Entrées de données collectées:
* * *

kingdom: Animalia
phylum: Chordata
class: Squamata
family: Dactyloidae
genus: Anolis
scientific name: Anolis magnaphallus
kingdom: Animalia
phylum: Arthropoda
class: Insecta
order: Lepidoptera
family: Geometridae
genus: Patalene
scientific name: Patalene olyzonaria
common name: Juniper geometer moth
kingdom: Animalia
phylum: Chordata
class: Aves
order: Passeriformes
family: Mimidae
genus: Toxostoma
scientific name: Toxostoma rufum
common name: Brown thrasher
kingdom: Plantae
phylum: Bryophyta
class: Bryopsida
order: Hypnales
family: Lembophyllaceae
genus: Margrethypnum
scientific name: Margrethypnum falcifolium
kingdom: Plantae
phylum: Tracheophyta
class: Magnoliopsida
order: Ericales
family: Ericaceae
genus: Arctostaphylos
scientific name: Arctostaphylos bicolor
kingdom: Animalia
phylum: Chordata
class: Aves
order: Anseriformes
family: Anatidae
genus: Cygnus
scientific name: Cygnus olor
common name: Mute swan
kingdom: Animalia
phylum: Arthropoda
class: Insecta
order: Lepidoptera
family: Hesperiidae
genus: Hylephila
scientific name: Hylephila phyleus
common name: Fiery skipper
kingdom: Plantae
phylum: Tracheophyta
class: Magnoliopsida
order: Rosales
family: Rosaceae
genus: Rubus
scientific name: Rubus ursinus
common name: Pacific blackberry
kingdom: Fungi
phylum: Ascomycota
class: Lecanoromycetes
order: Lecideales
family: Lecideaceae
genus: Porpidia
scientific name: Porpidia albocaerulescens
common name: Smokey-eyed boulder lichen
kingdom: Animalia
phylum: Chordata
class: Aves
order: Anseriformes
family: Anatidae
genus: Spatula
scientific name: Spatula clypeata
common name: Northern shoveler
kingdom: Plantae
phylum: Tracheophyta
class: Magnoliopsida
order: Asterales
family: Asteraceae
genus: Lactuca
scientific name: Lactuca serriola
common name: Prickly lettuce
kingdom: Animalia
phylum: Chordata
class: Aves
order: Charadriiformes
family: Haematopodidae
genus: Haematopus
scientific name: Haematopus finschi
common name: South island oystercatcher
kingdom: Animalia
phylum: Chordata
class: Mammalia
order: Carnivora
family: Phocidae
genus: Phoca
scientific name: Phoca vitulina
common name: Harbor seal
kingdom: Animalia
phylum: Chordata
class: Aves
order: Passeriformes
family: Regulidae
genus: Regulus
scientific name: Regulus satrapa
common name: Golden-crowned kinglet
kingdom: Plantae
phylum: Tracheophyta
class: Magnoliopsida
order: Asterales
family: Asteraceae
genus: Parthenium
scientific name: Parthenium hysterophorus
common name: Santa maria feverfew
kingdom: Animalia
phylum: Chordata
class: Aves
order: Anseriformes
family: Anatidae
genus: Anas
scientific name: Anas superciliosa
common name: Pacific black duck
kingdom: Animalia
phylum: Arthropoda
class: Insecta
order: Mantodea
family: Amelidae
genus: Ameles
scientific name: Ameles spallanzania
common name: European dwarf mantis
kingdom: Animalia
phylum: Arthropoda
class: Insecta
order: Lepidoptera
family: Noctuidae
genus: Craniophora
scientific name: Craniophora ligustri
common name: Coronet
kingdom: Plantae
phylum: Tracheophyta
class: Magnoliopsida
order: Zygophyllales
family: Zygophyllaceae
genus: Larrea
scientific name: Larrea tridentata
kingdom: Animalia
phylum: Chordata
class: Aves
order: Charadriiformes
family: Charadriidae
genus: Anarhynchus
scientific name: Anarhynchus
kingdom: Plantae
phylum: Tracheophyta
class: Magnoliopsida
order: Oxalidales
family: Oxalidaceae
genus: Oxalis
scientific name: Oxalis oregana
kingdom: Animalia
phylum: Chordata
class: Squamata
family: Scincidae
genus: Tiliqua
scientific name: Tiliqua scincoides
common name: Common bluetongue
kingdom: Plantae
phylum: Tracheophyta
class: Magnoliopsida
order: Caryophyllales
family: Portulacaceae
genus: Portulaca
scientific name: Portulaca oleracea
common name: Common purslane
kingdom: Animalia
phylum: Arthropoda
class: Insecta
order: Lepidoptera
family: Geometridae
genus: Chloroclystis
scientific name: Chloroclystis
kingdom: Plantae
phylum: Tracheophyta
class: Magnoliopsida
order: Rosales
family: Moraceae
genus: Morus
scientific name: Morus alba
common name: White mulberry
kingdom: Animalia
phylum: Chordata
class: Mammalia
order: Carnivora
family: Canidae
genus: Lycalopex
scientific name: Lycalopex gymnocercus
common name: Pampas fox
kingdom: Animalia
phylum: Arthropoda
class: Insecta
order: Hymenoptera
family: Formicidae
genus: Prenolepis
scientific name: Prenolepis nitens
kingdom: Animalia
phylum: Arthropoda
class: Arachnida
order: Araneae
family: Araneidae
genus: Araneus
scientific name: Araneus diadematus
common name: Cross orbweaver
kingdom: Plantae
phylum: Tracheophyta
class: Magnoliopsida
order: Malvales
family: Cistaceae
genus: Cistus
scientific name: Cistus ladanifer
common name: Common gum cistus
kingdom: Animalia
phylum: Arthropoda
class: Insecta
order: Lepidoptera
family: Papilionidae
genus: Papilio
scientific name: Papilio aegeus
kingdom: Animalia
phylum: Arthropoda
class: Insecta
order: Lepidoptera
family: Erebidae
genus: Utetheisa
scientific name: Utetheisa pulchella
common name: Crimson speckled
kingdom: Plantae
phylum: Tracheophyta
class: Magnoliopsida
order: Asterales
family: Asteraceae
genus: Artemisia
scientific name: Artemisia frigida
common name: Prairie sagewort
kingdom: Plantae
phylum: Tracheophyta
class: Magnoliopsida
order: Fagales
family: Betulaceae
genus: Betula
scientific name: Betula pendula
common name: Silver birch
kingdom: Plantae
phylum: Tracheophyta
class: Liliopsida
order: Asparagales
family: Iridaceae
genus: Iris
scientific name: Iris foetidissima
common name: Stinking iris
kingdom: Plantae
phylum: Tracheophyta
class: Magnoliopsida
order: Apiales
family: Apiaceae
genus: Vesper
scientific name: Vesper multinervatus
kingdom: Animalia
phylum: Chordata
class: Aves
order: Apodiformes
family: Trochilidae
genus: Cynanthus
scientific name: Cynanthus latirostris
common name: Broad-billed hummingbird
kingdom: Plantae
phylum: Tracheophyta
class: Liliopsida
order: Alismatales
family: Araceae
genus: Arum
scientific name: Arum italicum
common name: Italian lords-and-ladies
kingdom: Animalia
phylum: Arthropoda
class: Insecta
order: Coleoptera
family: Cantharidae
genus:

* * *

_CONSIGNE:_ Renommez « common name » en « vernacular name » dans toutes les lignes ci-dessus, puis redonnez-les sans aucune autre modification.

_RÉPONSE:_
kingdom: Animalia
phylum: Chordata
class: Squamata
family: Dactyloidae
genus: Anolis
scientific name: Anolis magnaphallus
kingdom: Animalia
phylum: Arthropoda
class: Insecta
order: Lepidoptera
family: Geometridae
genus: Patalene
scientific name: Patalene olyzonaria
vernacular name: Juniper geometer moth
kingdom: Animalia
phylum: Chordata
class: Aves
order: Passeriformes
family: Mimidae
genus: Toxostoma
scientific name: Toxostoma rufum
vernacular name: Brown thrasher
kingdom: Plantae
phylum: Bryophyta
class: Bryopsida
order: Hypnales
family: Lembophyllaceae
genus: Margrethypnum
scientific name: Margrethypnum falcifolium
kingdom: Plantae
phylum: Tracheophyta
class: Magnoliopsida
order: Ericales
family: Ericaceae
genus: Arctostaphylos
scientific name: Arctostaphylos bicolor
kingdom: Animalia
phylum: Chordata
class: Aves
order: Anseriformes
family: Anatidae
genus: Cygnus
scientific name: Cygnus olor
vernacular name: Mute swan
kingdom: Animalia
phylum: Arthropoda
class: Insecta
order: Lepidoptera
family: Hesperiidae
genus: Hylephila
scientific name: Hylephila phyleus
vernacular name: Fiery skipper
kingdom: Plantae
phylum: Tracheophyta
class: Magnoliopsida
order: Rosales
family: Rosaceae
genus: Rubus
scientific name: Rubus ursinus
vernacular name: Pacific blackberry
kingdom: Fungi
phylum: Ascomycota
class: Lecanoromycetes
order: Lecideales
family: Lecideaceae
genus: Porpidia
scientific name: Porpidia albocaerulescens
vernacular name: Smokey-eyed boulder lichen
kingdom: Animalia
phylum: Chordata
class: Aves
order: Anseriformes
family: Anatidae
genus: Spatula
scientific name: Spatula clypeata
vernacular name: Northern shoveler
kingdom: Plantae
phylum: Tracheophyta
class: Magnoliopsida
order: Asterales
family: Asteraceae
genus: Lactuca
scientific name: Lactuca serriola
vernacular name: Prickly lettuce
kingdom: Animalia
phylum: Chordata
class: Aves
order: Charadriiformes
family: Haematopodidae
genus: Haematopus
scientific name: Haematopus finschi
vernacular name: South island oystercatcher
kingdom: Animalia
phylum: Chordata
class: Mammalia
order: Carnivora
family: Phocidae
genus: Phoca
scientific name: Phoca vitulina
vernacular name: Harbor seal
kingdom: Animalia
phylum: Chordata
class: Aves
order: Passeriformes
family: Regulidae
genus: Regulus
scientific name: Regulus satrapa
vernacular name: Golden-crowned kinglet
kingdom: Plantae
phylum: Tracheophyta
class: Magnoliopsida
order: Asterales
family: Asteraceae
genus: Parthenium
scientific name: Parthenium hysterophorus
vernacular name: Santa maria feverfew
kingdom: Animalia
phylum: Chordata
class: Aves
order: Anseriformes
family: Anatidae
genus: Anas
scientific name: Anas superciliosa
vernacular name: Pacific black duck
kingdom: Animalia
phylum: Arthropoda
class: Insecta
order: Mantodea
family: Amelidae
genus: Ameles
scientific name: Ameles spallanzania
vernacular name: European dwarf mantis
kingdom: Animalia
phylum: Arthropoda
class: Insecta
order: Lepidoptera
family: Noctuidae
genus: Craniophora
scientific name: Craniophora ligustri
vernacular name: Coronet
kingdom: Plantae
phylum: Tracheophyta
class: Magnoliopsida
order: Zygophyllales
family: Zygophyllaceae
genus: Larrea
scientific name: Larrea tridentata
kingdom: Animalia
phylum: Chordata
class: Aves
order: Charadriiformes
family: Charadriidae
genus: Anarhynchus
scientific name: Anarhynchus
kingdom: Plantae
phylum: Tracheophyta
class: Magnoliopsida
order: Oxalidales
family: Oxalidaceae
genus: Oxalis
scientific name: Oxalis oregana
kingdom: Animalia
phylum: Chordata
class: Squamata
family: Scincidae
genus: Tiliqua
scientific name: Tiliqua scincoides
vernacular name: Common bluetongue
kingdom: Plantae
phylum: Tracheophyta
class: Magnoliopsida
order: Caryophyllales
family: Portulacaceae
genus: Portulaca
scientific name: Portulaca oleracea
vernacular name: Common purslane
kingdom: Animalia
phylum: Arthropoda
class: Insecta
order: Lepidoptera
family: Geometridae
genus: Chloroclystis
scientific name: Chloroclystis
kingdom: Plantae
phylum: Tracheophyta
class: Magnoliopsida
order: Rosales
family: Moraceae
genus: Morus
scientific name: Morus alba
vernacular name: White mulberry
kingdom: Animalia
phylum: Chordata
class: Mammalia
order: Carnivora
family: Canidae
genus: Lycalopex
scientific name: Lycalopex gymnocercus
vernacular name: Pampas fox
kingdom: Animalia
phylum: Arthropoda
class: Insecta
order: Hymenoptera
family: Formicidae
genus: Prenolepis
scientific name: Prenolepis nitens
kingdom: Animalia
phylum: Arthropoda
class: Arachnida
order: Araneae
family: Araneidae
genus: Araneus
scientific name: Araneus diadematus
vernacular name: Cross orbweaver
kingdom: Plantae
phylum: Tracheophyta
class: Magnoliopsida
order: Malvales
family: Cistaceae
genus: Cistus
scientific name: Cistus ladanifer
vernacular name: Common gum cistus
kingdom: Animalia
phylum: Arthropoda
class: Insecta
order: Lepidoptera
family: Papilionidae
genus: Papilio
scientific name: Papilio aegeus
kingdom: Animalia
phylum: Arthropoda
class: Insecta
order: Lepidoptera
family: Erebidae
genus: Utetheisa
scientific name: Utetheisa pulchella
vernacular name: Crimson speckled
kingdom: Plantae
phylum: Tracheophyta
class: Magnoliopsida
order: Asterales
family: Asteraceae
genus: Artemisia
scientific name: Artemisia frigida
vernacular name: Prairie sagewort
kingdom: Plantae
phylum: Tracheophyta
class: Magnoliopsida
order: Fagales
family: Betulaceae
genus: Betula
scientific name: Betula pendula
vernacular name: Silver birch
kingdom: Plantae
phylum: Tracheophyta
class: Liliopsida
order: Asparagales
family: Iridaceae
genus: Iris
scientific name: Iris foetidissima
vernacular name: Stinking iris
kingdom: Plantae
phylum: Tracheophyta
class: Magnoliopsida
order: Apiales
family: Apiaceae
genus: Vesper
scientific name: Vesper multinervatus
kingdom: Animalia
phylum: Chordata
class: Aves
order: Apodiformes
family: Trochilidae
genus: Cynanthus
scientific name: Cynanthus latirostris
vernacular name: Broad-billed hummingbird
kingdom: Plantae
phylum: Tracheophyta
class: Liliopsida
order: Alismatales
family: Araceae
genus: Arum
scientific name: Arum italicum
vernacular name: Italian lords-and-ladies
kingdom: Animalia
phylum: Arthropoda
class: Insecta
order: Coleoptera
family: Cantharidae
genus:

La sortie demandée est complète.